Proposal 2. Stockholders approved, on a non-binding advisory basis, the compensation of the Company’s named executive officers. The voting results for were as follows:

 

Votes For  Votes Against  Abstentions  Broker Non-Votes
3,744,920  4,408  977  1,423,490

 

Proposal 3. Stockholders approved, on an advisory basis, the preferred frequency of stockholder advisory votes on the compensation of the Company’s named executive officers.
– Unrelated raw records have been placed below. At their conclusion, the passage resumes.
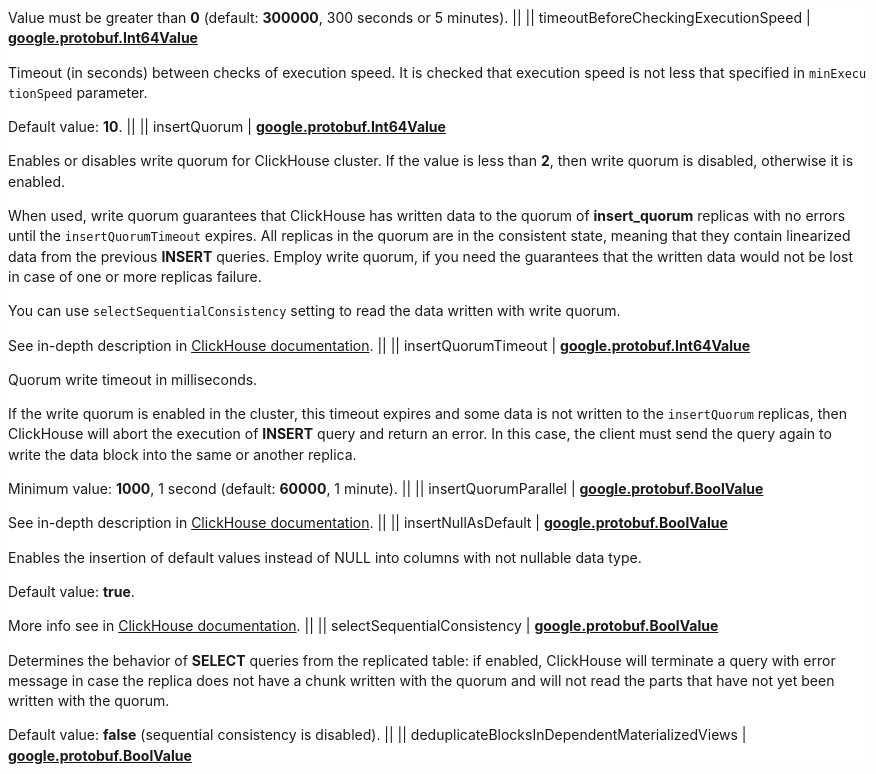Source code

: Value must be greater than **0** (default: **300000**, 300 seconds or 5 minutes). ||
|| timeoutBeforeCheckingExecutionSpeed | **[google.protobuf.Int64Value](https://developers.google.com/protocol-buffers/docs/reference/csharp/class/google/protobuf/well-known-types/int64-value)**

Timeout (in seconds) between checks of execution speed. It is checked that execution speed is not less that specified in `minExecutionSpeed` parameter.

Default value: **10**. ||
|| insertQuorum | **[google.protobuf.Int64Value](https://developers.google.com/protocol-buffers/docs/reference/csharp/class/google/protobuf/well-known-types/int64-value)**

Enables or disables write quorum for ClickHouse cluster.
If the value is less than **2**, then write quorum is disabled, otherwise it is enabled.

When used, write quorum guarantees that ClickHouse has written data to the quorum of **insert_quorum** replicas with no errors until the `insertQuorumTimeout` expires.
All replicas in the quorum are in the consistent state, meaning that they contain linearized data from the previous **INSERT** queries.
Employ write quorum, if you need the guarantees that the written data would not be lost in case of one or more replicas failure.

You can use `selectSequentialConsistency` setting to read the data written with write quorum.

See in-depth description in [ClickHouse documentation](https://clickhouse.com/docs/en/operations/settings/settings/#settings-insert_quorum). ||
|| insertQuorumTimeout | **[google.protobuf.Int64Value](https://developers.google.com/protocol-buffers/docs/reference/csharp/class/google/protobuf/well-known-types/int64-value)**

Quorum write timeout in milliseconds.

If the write quorum is enabled in the cluster, this timeout expires and some data is not written to the `insertQuorum` replicas, then ClickHouse will abort the execution of **INSERT** query and return an error.
In this case, the client must send the query again to write the data block into the same or another replica.

Minimum value: **1000**, 1 second (default: **60000**, 1 minute). ||
|| insertQuorumParallel | **[google.protobuf.BoolValue](https://developers.google.com/protocol-buffers/docs/reference/csharp/class/google/protobuf/well-known-types/bool-value)**

See in-depth description in [ClickHouse documentation](https://clickhouse.com/docs/en/operations/settings/settings/#settings-insert_quorum_parallel). ||
|| insertNullAsDefault | **[google.protobuf.BoolValue](https://developers.google.com/protocol-buffers/docs/reference/csharp/class/google/protobuf/well-known-types/bool-value)**

Enables the insertion of default values instead of NULL into columns with not nullable data type.

Default value: **true**.

More info see in [ClickHouse documentation](https://clickhouse.com/docs/en/operations/settings/settings/#insert_null_as_default). ||
|| selectSequentialConsistency | **[google.protobuf.BoolValue](https://developers.google.com/protocol-buffers/docs/reference/csharp/class/google/protobuf/well-known-types/bool-value)**

Determines the behavior of **SELECT** queries from the replicated table: if enabled, ClickHouse will terminate a query with error message in case the replica does not have a chunk written with the quorum and will not read the parts that have not yet been written with the quorum.

Default value: **false** (sequential consistency is disabled). ||
|| deduplicateBlocksInDependentMaterializedViews | **[google.protobuf.BoolValue](https://developers.google.com/protocol-buffers/docs/reference/csharp/class/google/protobuf/well-known-types/bool-value)**
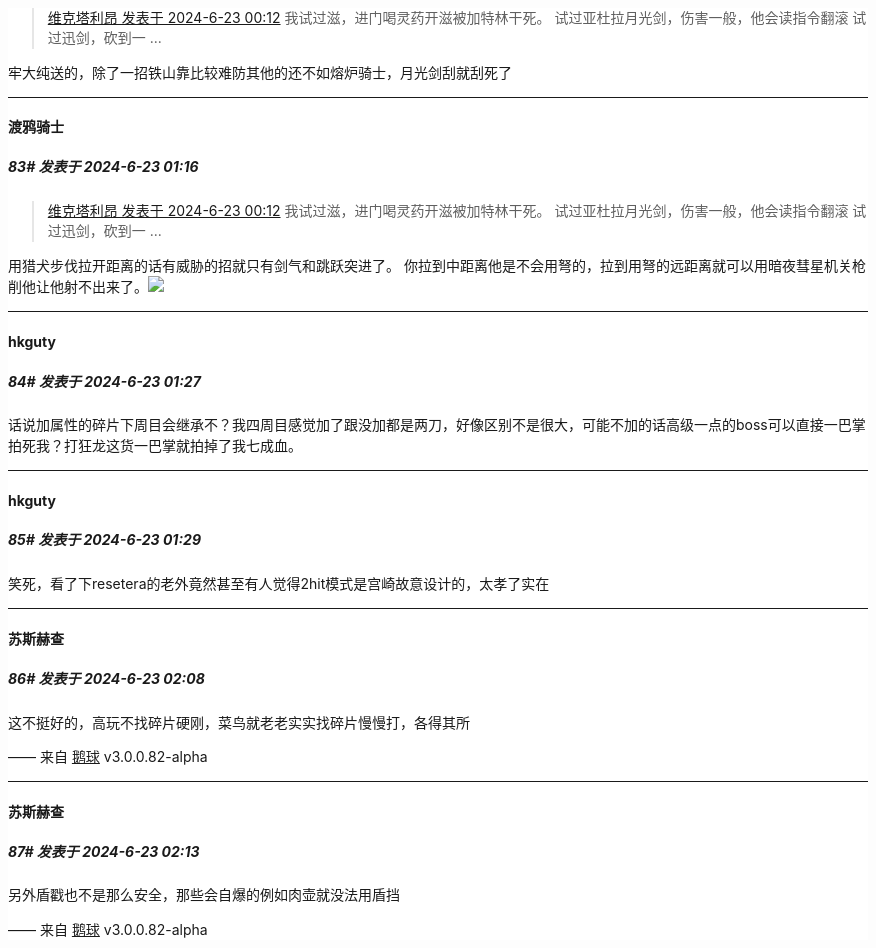 <blockquote><a href="httphttps://bbs.saraba1st.com/2b/forum.php?mod=redirect&amp;goto=findpost&amp;pid=65340610&amp;ptid=2188504" target="_blank">维克塔利昂 发表于 2024-6-23 00:12</a>
我试过滋，进门喝灵药开滋被加特林干死。
试过亚杜拉月光剑，伤害一般，他会读指令翻滚
试过迅剑，砍到一 ...</blockquote>
牢大纯送的，除了一招铁山靠比较难防其他的还不如熔炉骑士，月光剑刮就刮死了


*****

####  渡鸦骑士  
##### 83#       发表于 2024-6-23 01:16

<blockquote><a href="httphttps://bbs.saraba1st.com/2b/forum.php?mod=redirect&amp;goto=findpost&amp;pid=65340610&amp;ptid=2188504" target="_blank">维克塔利昂 发表于 2024-6-23 00:12</a>
我试过滋，进门喝灵药开滋被加特林干死。
试过亚杜拉月光剑，伤害一般，他会读指令翻滚
试过迅剑，砍到一 ...</blockquote>
用猎犬步伐拉开距离的话有威胁的招就只有剑气和跳跃突进了。
你拉到中距离他是不会用弩的，拉到用弩的远距离就可以用暗夜彗星机关枪削他让他射不出来了。<img src="https://static.saraba1st.com/image/smiley/face2017/009.gif" referrerpolicy="no-referrer">


*****

####  hkguty  
##### 84#       发表于 2024-6-23 01:27

话说加属性的碎片下周目会继承不？我四周目感觉加了跟没加都是两刀，好像区别不是很大，可能不加的话高级一点的boss可以直接一巴掌拍死我？打狂龙这货一巴掌就拍掉了我七成血。

*****

####  hkguty  
##### 85#       发表于 2024-6-23 01:29

笑死，看了下resetera的老外竟然甚至有人觉得2hit模式是宫崎故意设计的，太孝了实在


*****

####  苏斯赫查  
##### 86#       发表于 2024-6-23 02:08

这不挺好的，高玩不找碎片硬刚，菜鸟就老老实实找碎片慢慢打，各得其所

—— 来自 [鹅球](https://www.pgyer.com/xfPejhuq) v3.0.0.82-alpha


*****

####  苏斯赫查  
##### 87#       发表于 2024-6-23 02:13

另外盾戳也不是那么安全，那些会自爆的例如肉壶就没法用盾挡

—— 来自 [鹅球](https://www.pgyer.com/xfPejhuq) v3.0.0.82-alpha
The voting results were as follows:

 

Every Year  Every Two Years  Every Three Years  Abstentions  Broker Non-Votes
3,737,976  4,152  6,746  1,431  1,423,490

 

Consistent with the stockholder voting results above and the recommendation of the board of directors of the Company as disclosed in the Company’s proxy statement for the Annual Meeting, the board of directors of the Company has determined to solicit a non-binding advisory vote on the compensation of the Company’s named executive officers every year until the next required stockholder vote on the frequency of such non-binding advisory vote, or until the board of directors of the Company determines that a different frequency of such non-binding advisory vote is in the best interest of the Company’s stockholders.

 

Proposal 4. Stockholders ratified the selection by the Audit Committee of the Board of BDO USA, LLP as the Company’s independent registered public accounting firm for the year ending December 31, 2020. The voting results were as follows:

 

Votes For  Votes Against  Abstentions  Broker Non-Votes
5,172,463  401  931  0

 

 

 

 

SIGNATURES

 

Pursuant to the requirements of the Securities Exchange Act of 1934, as amended, the registrant has duly caused this report to be signed on its behalf by the undersigned hereunto duly authorized.

 

  SEMLER SCIENTIFIC, INC.
   
Date: October 23, 2020 By: /s/ Douglas Murphy-Chutorian, M.D.
    Name: Douglas Murphy-Chutorian, M.D.